Nebraska lawmakers advanced a bill Monday aimed at giving parents a bigger say in what schools can teach their children, while a more controversial measure on the same subject remains waiting in the wings. 

The Legislature’s Education Committee voted 7-0 in an executive session to advance LB71 to the first of three rounds of floor debate. Sen. Justin Wayne of Omaha was present but did not vote.

LB71, introduced by committee member Sen. Rita Sanders of Bellevue, would require that public schools disclose instructional materials to parents and allow parents to request that their child be excused from certain lessons or activities. The bill is co-sponsored by four fellow Republican lawmakers on the committee — Sens. Joni Albrecht, Tom Briese, Lou Ann Linehan and Dave Murman. 

Murman has introduced a similar bill (LB374), which he described as a more comprehensive version of LB71. Dubbed the “Parents’ Bill of Rights and Academic Transparency Act,” LB374 would give parents access to review all learning materials their school uses, and give parents an opportunity to object and withdraw their students from lessons or activities in which materials are used that conflict with the “parent’s firmly held beliefs, values, or principles.”

Though he voted to advance LB71, Murman said that doesn’t mean he has given up on his bill. He said the committee is still in discussions, and LB374 could possibly be merged with another measure that is being considered as one of the Education Committee’s priority bills this session. 

The bill that advanced Monday does not touch on several subjects in LB374, including language that critics have argued is related to the nationwide debate on critical race theory.

Murman denied that claim at the public hearing on his bill in January. Still, LB374 would prohibit instruction that promotes that members of a specific race are “inherently inferior or superior,” or “bear collective guilt and are inherently responsible for actions committed in the past by other members of the same race.”

LB374 also would ban what Murman described as “data mining,” which he said refers to school surveys and questionnaires that ask personal questions, such as requesting students define their sexual orientation or gender identity.

If a school is found to violate the regulations set in LB71, it could affect the school’s accreditation. In comparison, LB374 would allow a parent, student or teacher to sue the school if they believe it has violated the bill’s regulations. Murman’s bill also would let parents submit a complaint to the Nebraska Department of Education if the school refuses to remove library content parents deem inappropriate.

Before she voted in support of advancing LB71, Sen.
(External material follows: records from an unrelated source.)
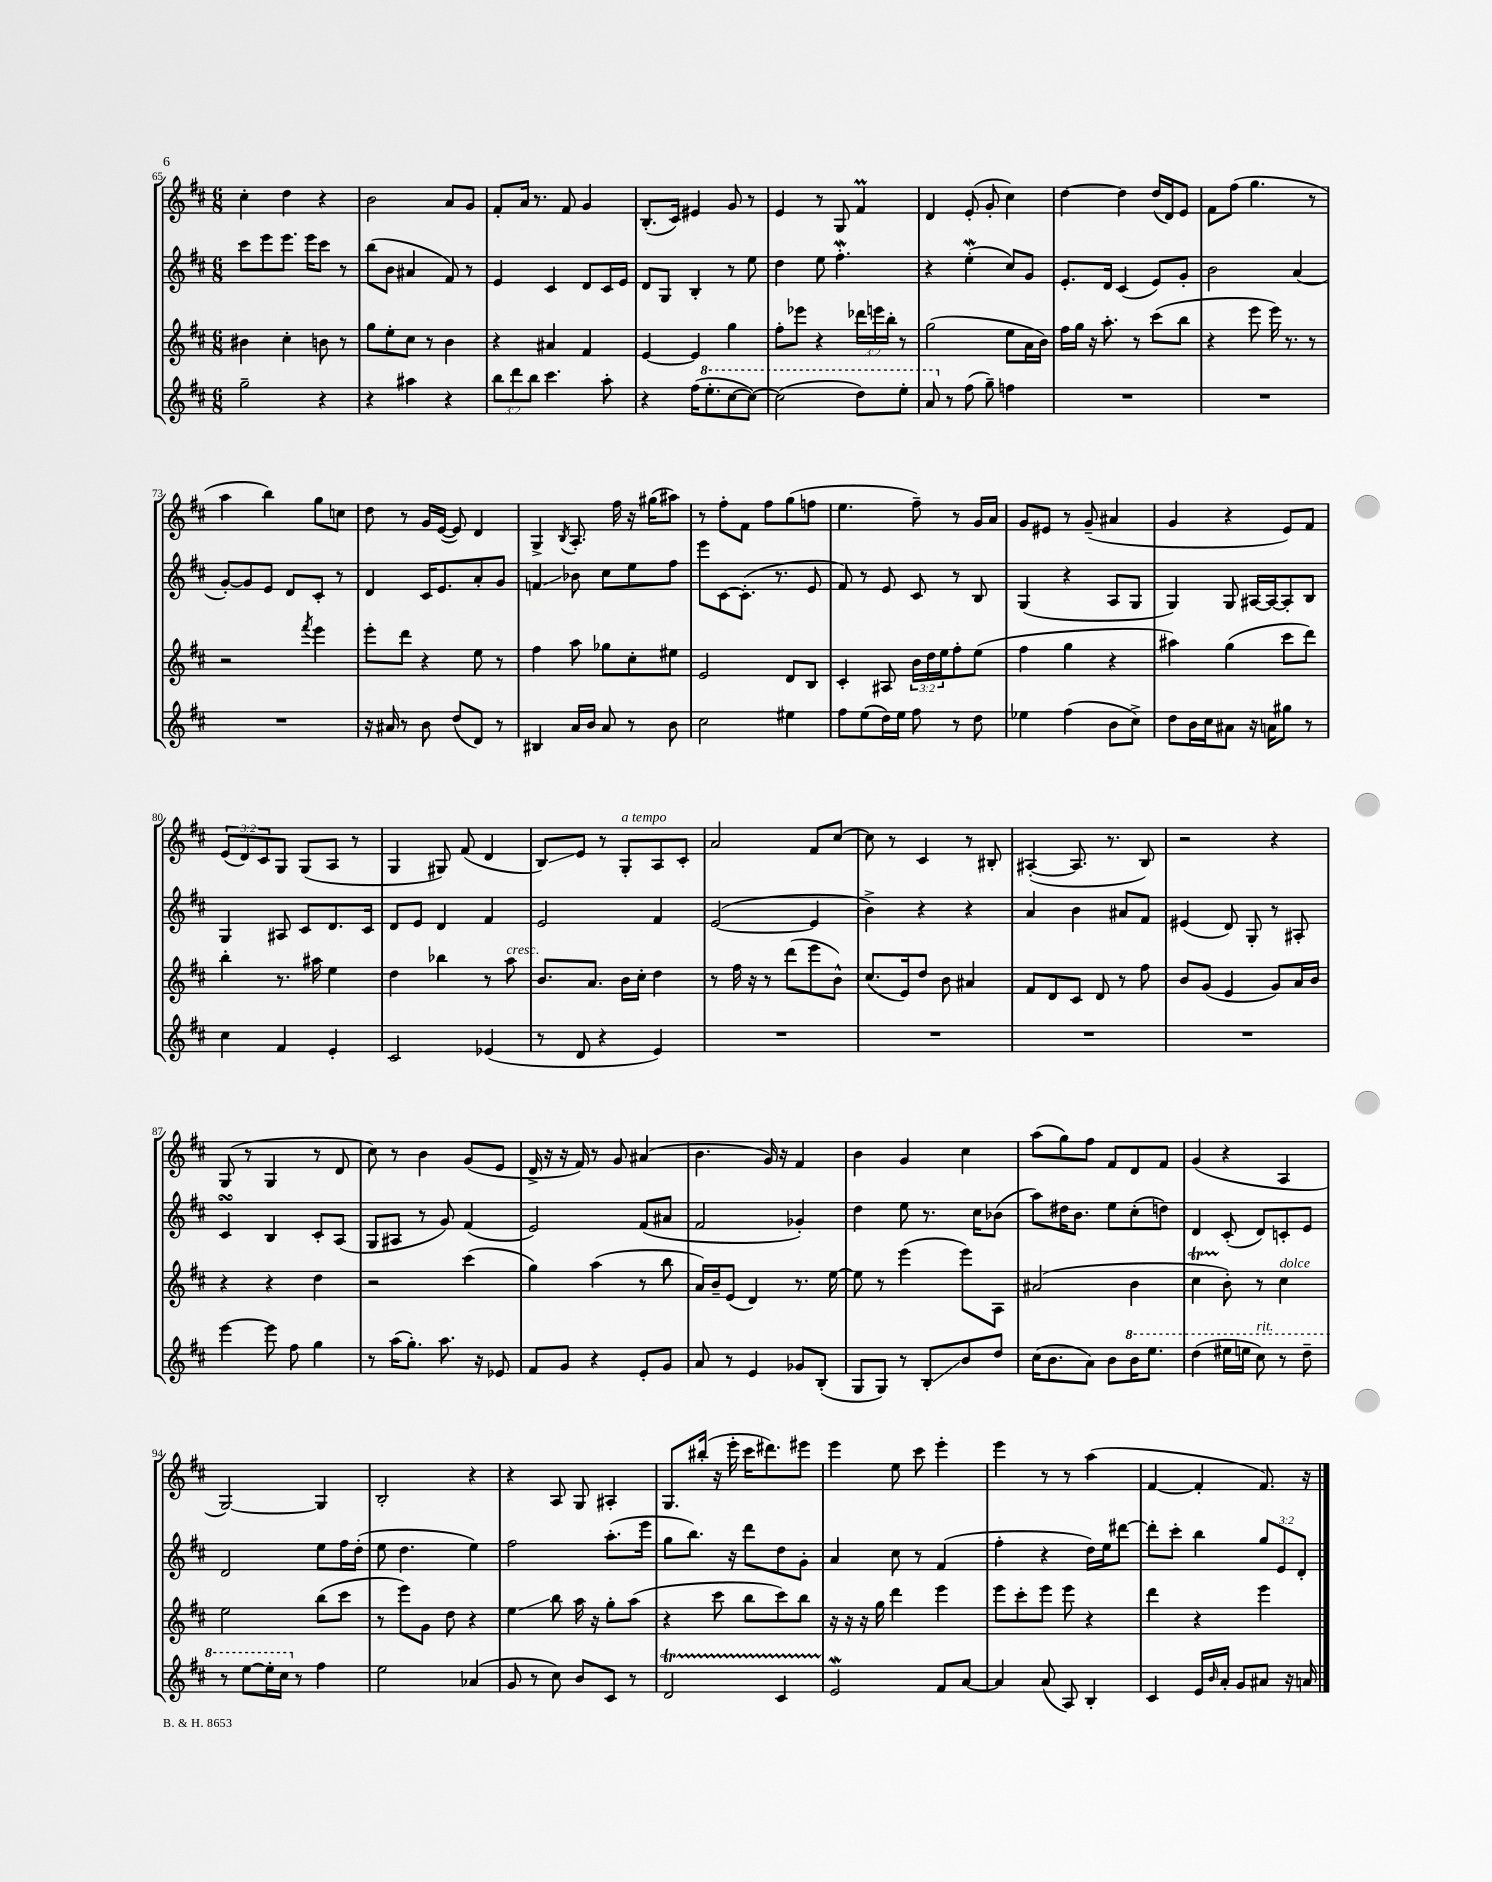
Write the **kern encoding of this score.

**kern	**kern	**kern	**kern
*staff4	*staff3	*staff2	*staff1
*clefG2	*clefG2	*clefG2	*clefG2
*k[f#c#]	*k[f#c#]	*k[f#c#]	*k[f#c#]
*M6/8	*M6/8	*M6/8	*M6/8
2gg~\	4b#\	8ccc#\L	4cc#'\
.	.	8eee\	.
.	4cc#'\	8.eee\J	4dd\
.	.	16eee\LK	.
4r	8b\	8ccc#\J	4r
.	8r	8r	.
=	=	=	=
4r	8gg\L	(8bb\L	2b\
.	8ee'\	8b\J	.
4aa#\	8cc#\J	4a#/	.
.	8r	.	.
4r	4b\	8f#/)	8a/L
.	.	8r	8g/J
=	=	=	=
12bb\L	4r	4e/	8f#'/L
12ddd\	.	.	.
.	.	.	16a/Jk
12bb\J	.	.	.
.	.	.	8.r
4.ccc#\	4a#/	4c#/	.
.	.	.	8f#/
.	4f#/	8d/L	4g/
8aa'\	.	16c#/L	.
.	.	16e/JJ	.
=	=	=	=
4r	[4e/	8d/L	(8.B'/L
.	.	8G/J	.
.	.	.	16c#/Jk)
(16ff#\LK	4e/]	4B'/	4e#/
8.eee'\	.	.	.
[8ccc#\	4gg\	8r	8g/
8ccc#\_J)	.	8ee\	8r
=	=	=	=
(2ccc#\]	8ff#'\L	4dd\	4e/
.	8eee-\J	.	.
.	4r	8ee\	8r
.	.	4.ff#'\	8G/
8ddd\L)	24ddd-\LL	.	4f#/
.	24eee\	.	.
.	24bb'\JJ	.	.
8eee'\J	8r	.	.
=	=	=	=
8aa/	(2gg\	4r	4d/
8r	.	.	.
(8ff#\	.	(4ee'\	(8e'/
8gg~\)	.	.	8g'/
4ff\	8ee\L	8cc#/L)	4cc#\)
.	16a\L	8g/J	.
.	16b\JJ)	.	.
=	=	=	=
2.r	16ff#\LL	8.e'/L	[4dd\
.	16gg\JJ	.	.
.	16r	.	.
.	8.aa'\	16d/Jk	.
.	.	(4c#/	4dd\]
.	8r	.	.
.	(8ccc#\L	8e/L)	(16dd/LL
.	.	.	16d/J)
.	8bb\J	8g'/J	8e/J
=	=	=	=
2.r	4r	2b\	8f#\L
.	.	.	(8ff#\J
.	8eee\	.	4.gg\
.	16eee\)	.	.
.	8.r	.	.
.	.	(4a/	.
.	8r	.	8r
=	=	=	=
2.r	2r	[8g'/L)	4aa\
.	.	8g/]	.
.	.	8e/J	4bb\)
.	.	8d/L	.
.	8qfff#/	.	.
.	4eee\	8c#'/J	8gg\L
.	.	8r	8cc\J
=	=	=	=
16r	8eee'\L	4d/	8dd\
16a#/	.	.	.
8r	8ddd\J	.	8r
8b\	4r	16c#/LK	16g/LL
.	.	8.e/	([16e/JJ
(8dd/L	.	.	8e/])
8d/J)	8ee\	8a'/	4d/
8r	8r	8g/J	.
=	=	=	=
4B#/	4ff#\	4f/	4G^/
.	.	.	8qB/
16a/LL	8aa\	8b-\	8.A'/
16b/JJ	.	.	.
8a/	8gg-\L	8cc#\L	.
.	.	.	16ff#\
8r	8cc#'\	8ee\	16r
.	.	.	(16gg#\LK
8b\	8ee#\J	8ff#\J	8aa#\J)
=	=	=	=
2cc#\	2e/	8eee\L	8r
.	.	[8c#\	8ff#'\L
.	.	(8.c#'\]J	8f#\J
.	.	.	8ff#\L
.	.	8.r	.
4ee#\	8d/L	.	(8gg\
.	8B/J	8e/	8ff\J
=	=	=	=
8ff#\L	4c#'/	8f#/)	4.ee\
(8ee\	.	8r	.
16dd\L)	8A#/	8e/	.
16ee\JJ	.	.	.
8ff#\	24b\LL	8c#/	8ff#~\)
.	24dd\	.	.
.	24ee\J	.	.
8r	8ff#'\	8r	8r
8dd\	(8ee\J	8B/	16g/LL
.	.	.	16a/JJ
=	=	=	=
4ee-\	4ff#\	(4G/	8g/L
.	.	.	8e#/J
(4ff#\	4gg\	4r	8r
.	.	.	(8g~/
8b\L	4r	8A/L	4a#/
8cc#^\J)	.	8G/J	.
=	=	=	=
8dd\L	4aa#\)	4G/)	4g/
16b\L	.	.	.
16cc#\J	.	.	.
8a#\J	(4gg\	8G/	4r
16r	.	[16A#/LL	.
16a\LK	.	16A#/_J	.
8gg#\J	8ccc#\L	8A#'/]	8e/L)
8r	8ddd\J)	8B/J	8f#/J
=	=	=	=
4cc#\	4bb'\	4G/	(12e/L
.	.	.	12d/)
.	.	.	12c#/
4f#/	8.r	8A#/	8G/J
.	.	8c#/L	(8G/L
.	16aa#\	.	.
4e'/	4ee\	8.d/	8A/J
.	.	.	8r
.	.	16c#/Jk	.
=	=	=	=
2c#/	4dd\	8d/L	4G/
.	.	8e/J	.
.	4bb-\	4d/	8G#/)
.	.	.	(8f#/
(4e-/	8r	4f#/	4d/
.	8aa\	.	.
=	=	=	=
8r	8.b/L	2e/	8B/L)
8d/	.	.	8e/J
.	8.a/J	.	.
4r	.	.	8r
.	16b\LL	.	8G'/L
.	16cc#'\JJ	.	.
4e/)	4dd\	4f#/	8A/
.	.	.	8c#'/J
=	=	=	=
2.r	8r	([2e/	2a/
.	16ff#\	.	.
.	16r	.	.
.	8r	.	.
.	(8ddd\L	.	.
.	8eee\	4e/]	8f#/L
.	8b^^\J)	.	[8cc#/J
=	=	=	=
2.r	(8.cc#/L	4b^\)	8cc#\]
.	.	.	8r
.	16e/k)	.	.
.	8dd/J	4r	4c#/
.	8b\	.	.
.	4a#/	4r	8r
.	.	.	8B#'/
=	=	=	=
2.r	8f#/L	4a/	([4A#'/
.	8d/	.	.
.	8c#/J	4b\	8.A#/]
.	8d/	.	.
.	.	.	8.r
.	8r	8a#/L	.
.	8ff#\	8f#/J	8B/)
=	=	=	=
2.r	8b/L	(4e#/	2r
.	(8g/J	.	.
.	4e/	8d/)	.
.	.	8G'/	.
.	8g/L)	8r	4r
.	16a/L	8A#'/	.
.	16b/JJ	.	.
=	=	=	=
[4eee\	4r	4c#/	(8G/
.	.	.	8r
8eee\]	4r	4B/	4G/
8ff#\	.	.	.
4gg\	4dd\	8c#'/L	8r
.	.	(8A/J	8d/
=	=	=	=
8r	2r	8G/L	8cc#\)
(16aa\LK	.	8A#/J	8r
8.gg'\J)	.	.	.
.	.	8r	4b\
8.aa\	.	8g/)	.
.	(4ccc#\	(4f#/	(8g/L
16r	.	.	.
8e-/	.	.	8e/J
=	=	=	=
8f#/L	4gg\)	2e/)	16d^/
.	.	.	16r
8g/J	.	.	16r
.	.	.	16f#/)
4r	(4aa\	.	8r
.	.	.	8g/
8e'/L	8r	(8f#/L	(4a#/
8g/J	8bb\	8a#/J	.
=	=	=	=
8a/	16a/LL)	2f#/	4.b\
.	16b~/J	.	.
8r	(8e/J	.	.
4e/	4d/)	.	.
.	.	.	16g/)
.	.	.	16r
8g-/L	8.r	4g-'/)	4f#/
(8B'/J	.	.	.
.	[16ee\	.	.
=	=	=	=
8G/L	8ee\]	4dd\	4b\
8G/J)	8r	.	.
8r	(4eee\	8ee\	4g/
8B'/L	.	8.r	.
8b/	8eee\L)	.	4cc#\
.	.	16cc#\LK	.
8dd/J	8A\J	(8b-\J	.
=	=	=	=
(16cc#\LK	(2a#/	8aa\L)	(8aa\L
8.b\	.	.	.
.	.	16dd#\K	8gg\)
.	.	8.b\J	.
8a\J)	.	.	8ff#\J
8b\L	.	8ee\L	8f#/L
16bb\K	4b\	(8cc#'\	8d/
8.eee\J	.	.	.
.	.	8dd\J)	8f#/J
=	=	=	=
(4ddd\	4cc#\	4d/	(4g/
16eee#\LL	8b'\)	(8c#'/	4r
16eee\JJ	.	.	.
8ccc#\)	8r	8d/L)	.
8r	4cc#\	8c'/	4A/
8ddd~\	.	8e/J	.
=	=	=	=
8r	2ee\	2d/	[2G/)
[8eee\L	.	.	.
16eee'\]L	.	.	.
16ccc#\JJ	.	.	.
8r	.	.	.
4ff#\	(8bb\L	8ee\L	4G/]
.	8ccc#\J	16ff#\L	.
.	.	(16dd'\JJ	.
=	=	=	=
2ee\	8r	8ee\	2B'/
.	8eee\L)	4.dd\	.
.	8g\J	.	.
.	8dd\	.	.
(4a-/	4r	4ee\)	4r
=	=	=	=
8g/	4ee\	2ff#\	4r
8r	.	.	.
8cc#\)	8bb\	.	8A/
8b/L	16aa\	.	8G/
.	16r	.	.
8c#/J	8gg'\L	(8.aa'\L	4A#'/
8r	(8aa\J	.	.
.	.	16eee\Jk	.
=	=	=	=
2d/	4r	8gg\L	8.G/L
.	.	8.bb\J)	.
.	.	.	(16bb#'/Jk
.	8ccc#\	.	16r
.	.	16r	16eee'\
.	8bb\L	8ddd\L	16ccc#\LK
.	.	.	8.ddd#\)
4c#/	8ccc#\)	8dd\	.
.	8bb\J	8g'\J	8eee#\J
=	=	=	=
2e/	16r	4a/	4eee\
.	16r	.	.
.	16r	.	.
.	16gg\	.	.
.	4ddd\	8cc#\	8ee\
.	.	8r	8ccc#\
8f#/L	4eee\	(4f#/	4eee'\
[8a/J	.	.	.
=	=	=	=
4a/]	8eee\L	4ff#'\	4eee\
.	8ccc#'\	.	.
(8a/	8eee\J	4r	8r
8A/)	8eee\	.	8r
4B'/	4r	16dd\LL)	(4aa\
.	.	16ee\J	.
.	.	[8ddd#\J	.
=	=	=	=
4c#/	4ddd\	8ddd#'\]L	[4f#/
.	.	8ccc#'\J	.
16e/LL	4r	4bb\	4f#'/]
16qqb/	.	.	.
16a'/JJ	.	.	.
8g/L	.	.	.
8a#/J	4eee\	12gg/L	8.f#/)
.	.	12e/	.
16r	.	.	.
.	.	12d'/J	.
16a/	.	.	16r
==	==	==	==
*-	*-	*-	*-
Danielle Conrad of Lincoln clarified that a collection of minor amendments Murman introduced on the bill were meant as a protective tool against a potential filibuster, and not a “Trojan horse” to add his LB374 to the legislation. 

Other bills that advanced out of the committee Monday were: LB222, which would prohibit state colleges from inquiring about a prospective student’s criminal history or juvenile record as part of their admissions process; and LB455, which would appropriate roughly $1.1 million for a grant program aimed at creating and distributing a children’s periodical for classroom use.